ソフィア 4月4日
飛行機が中東のアブダビ空港に着いたのは朝。
SF映画のセットみたいなロビーは宇宙船みたい。
乗り継ぎは5時間もあったから、ゆっくり待てそうなロビーを探した。
コーランが鳴ってるロビーは放射状にリクライニングシートがならんでて蜂の巣みたい。
そして、ひときわ広かった。
ここなら時間をつぶせそう。
同じような旅行者かな?毛布にくるまって丸くなってる人がいた。私も椅子に横になって丸くなる。
ベルリンまでのフライトは隣りに誰もいなくて横になれた。
でも、よく眠れなくて。前のほうがガランと空いてたから移動した。
ほんと人が乗ってない。
うとうとしてたら、いつのまにかベルリン空港についてた。
搭乗券を持ってたのにドイツの国境を越えさせられた。でも、空港の人たちがやさしかったからいいけど。
乗り継ぎ時間が1時間もなくて、いそいでブルガリア行に飛び乗った。
ブルガリアの首都ソフィアに着いたのは夕方の6時過ぎ。
だけど…まだ外は明るい。
空港ですこしだけ両替した。
タクシーの客引きを断って外にあるバスターミナルへ歩いてく。
黄色いコンクリートと青空のバスターミナル。
市内へは84番のバスみたいだけど、来たのは384?
3があるけどイイのかな?
気がついたら乗ってた。
ドライバーのおじさんがおかしいって思ったみたいで声をかけて途中の駅で降ろしてくれる。

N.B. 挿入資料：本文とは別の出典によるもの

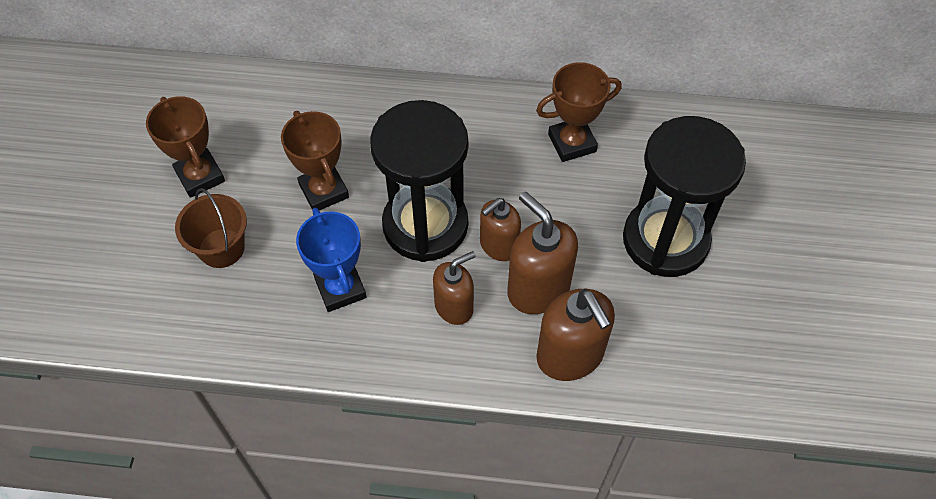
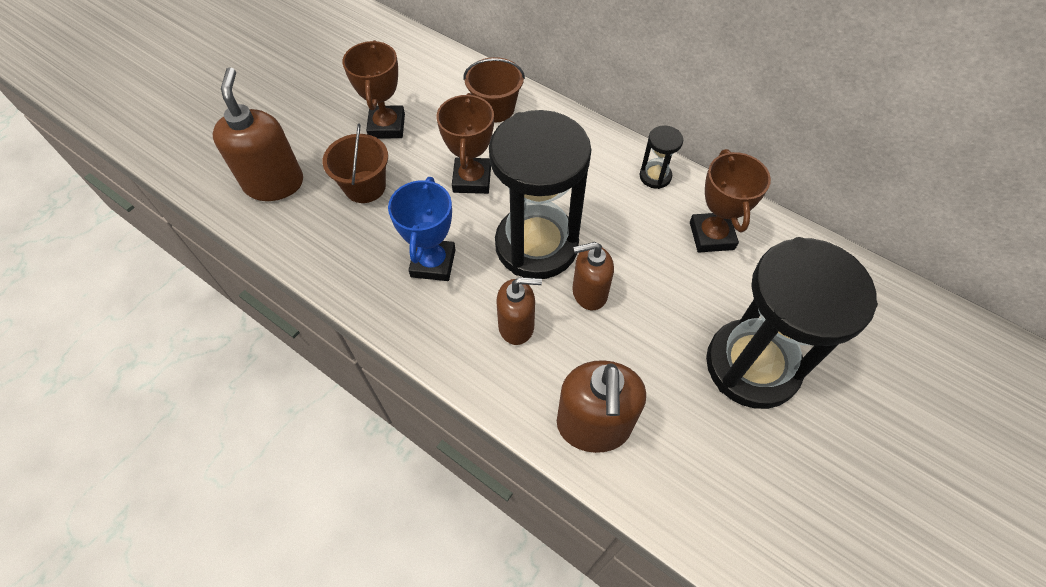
camera: 30 degrees right, 0 degrees up
(299, 109) = (495, 108): none -> brown bucket
(492, 109) = (655, 176): none -> black hourglass
(538, 289) = (601, 348): brown soap dispenser -> brown soap dispenser (274, 183)
(572, 143) = (711, 236): brown trophy -> brown trophy turned 75 degrees clockwise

バスの番号84を紙に書いてくれる。大きな手で、ぎゅって握らされた。
降ろされたのは何もない郊外。
ここってソフィア空港の近くのどこかなのかな?
でも風がない。だから遠くを眺めれた。
84番のバスは市街地を走ってく。
公園でみんなが降りたから、何も考えないでいっしょに降りてしまった。
うあ…宿までぜんぜん遠いし…早く降りすぎたかな。
でも、せっかくだし歩いてこう。
地下道を越えて、公園を越えて、教会を越えてソフィアの街を歩いた。ソフィアはブルガリアの首都なのにすこし寂しいんだね。
宿のドアを開けた時、日本の家のドアを出て30時間たってた。
宿っていっても看板もないし…誰も人がいなくて。隣のレストランの人に話すと宿の人を呼んでドアを開けてもらえた。
エアコン、TVがあってベッドが3つもあるのに15ユーロ。
全部のベッド使ってイイよって笑っていわれる。
こんなにいらないよー
廊下にある共同シャワーを浴びた。
ベッドに飛び込んでサイコーしてたら、気を失ってた。
目が覚めたら夜中。
あ、寝てたんだ…お腹めちゃめちゃへってる…
階段を降りたけど誰もいない。
外の通りをパジャマでふらふら歩いた。誰もいない。11時過ぎてるから?お店も閉まってるみたい。
ここ開いてる?スープカフェ?じゃあスープとパン食べれる?
ピーマンの詰め物おいしい。ナスの炒め物もすごいおいしい。
ブルガリア料理じゃなくてトルコ料理みたいだけど…そういえば国境の南はトルコだったっけ、だからおいしいのかな。
いそがないでゆっくり食べよう。
深夜、客のいないトルコ料理屋。
TVからはサッカーの試合が流れてて、店員はTVに釘付けで…客は私だけ。
これから始まる旅のことを考えた。TVの音だけが聴こえてくる。